Drawing By Tommy Hocking, fan art from Simpsons Comics #22.
"It's rich in bunly goodness."
--Lunchlady Doris, to Lisa Simpson, after giving Lisa an empty hot dog bun for lunch (from "Lisa the Vegetarian" [3F03])
I met Doris on the set of "The Tracey Ullman Show" in 1987, where she was script supervisor. Sitting in a high director's chair with an open script in one hand and a cigarette in the other, Doris looked right at home in the midst of all the commotion. She seemed bemused by everything, and her funny, occasionally contrary comments on the proceedings cracked up the producers and actors - often prompting Tracey Ullman to reply with some deadpan remark delivered in a perfect imitation of Doris's gravelly voice. Doris was a real character, and everyone around her appreciated her for it.
When "The Simpsons" went into production as a series in 1989, Doris became the show's script supervisor.
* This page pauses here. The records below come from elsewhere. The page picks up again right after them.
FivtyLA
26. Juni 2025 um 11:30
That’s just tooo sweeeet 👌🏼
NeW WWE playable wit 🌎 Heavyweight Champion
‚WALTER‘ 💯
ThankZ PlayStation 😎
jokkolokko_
In those early, anxiety-ridden days before we went on the air, Doris blandly assured us all that the scripts were clever, so just calm down, dammit - always with a chuckle and a twinkle in her eye. Her calm, positive outlook did a lot to soothe my jangled nerves, and I made a point of sitting next to Doris during table readings of Simpsons scripts during the next five years. Table readings give the writers a chance to see which jokes work, and I always kept an eye on Doris, to see her reactions. She laughed a lot.
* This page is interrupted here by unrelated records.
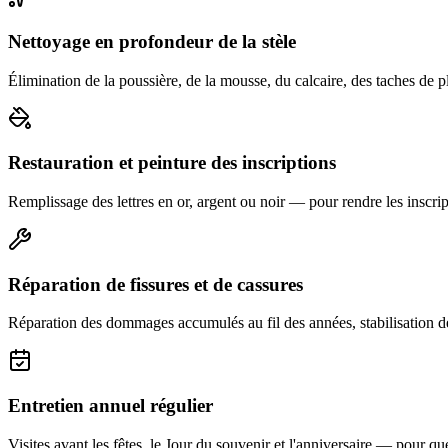
Nettoyage en profondeur de la stèle
Élimination de la poussière, de la mousse, du calcaire, des taches de p
Restauration et peinture des inscriptions
Remplissage des lettres en or, argent ou noir — pour rendre les inscript
Réparation de fissures et de cassures
Réparation des dommages accumulés au fil des années, stabilisation d
Entretien annuel régulier
Visites avant les fêtes, le Jour du souvenir et l'anniversaire — pour que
Doris soon became the only person in the history of the show to play a fictional character named after her - Lunchlady Doris. Her gruff, unsympathetic voice, so at odds with her personality, made Doris's lines all that much funnier to the writers and actors. A typical example: Yeardley Smith, playing Lisa, asks "Ah, excuse me? Isn't there anything here that doesn't have meat in it?" Lunch Lady Doris replies, loudly but with utter disdain: "Possibly the meatloaf."
After three years as script supervisor on "The Simpsons," Doris retired - to pursue acting, as she marvelled to me one morning. Among other jobs, Doris acted in Eddie Murphy's "The Distinguished Gentleman" and in former Simpsons writer Wallace Wolodarsky's "Coldblooded." She also did the voice of Makeup Lady Doris on Simpsons producers Mike Reiss and Al Jean's "The Critic," and you can hear her in the movie "Babe."
I had another connection to Doris, because I was good friends with her niece, the clothing designer Claudia Grau. (Claudia and my wife used to be housemates. It's a small world.) To Claudia, Doris was Aunt Dossy, "who always did things her own way and in her own style - and I really loved her for it." Claudia told me Doris was born in Brooklyn and grew up in Los Angeles, and that she'd been a script supervisor on tons of movies and TV shows (like Woody Allen's "sleeper" and Cheers"). She remembers Doris giving her an autographed copy of Elvis's "Blue Hawaii" album as a child, but just as vivid to Claudia were "all the different colors of bright red lipstick she kissed me in." Claudia also took great delight in watching Doris at Simpsons parties: "It was fun to see her with a cigarette and a bourbon and all these people gathered around her - she was practically holding court."
In December, Doris's emphysema got the better of her, and her health declined rapidly. On December 30, she died. Her friends all said she wanted absolutely no fuss made over her after she was gone, which of course is typical of Doris. Everyone at "The Simpsons" is saddened by her death, and we'll all miss her.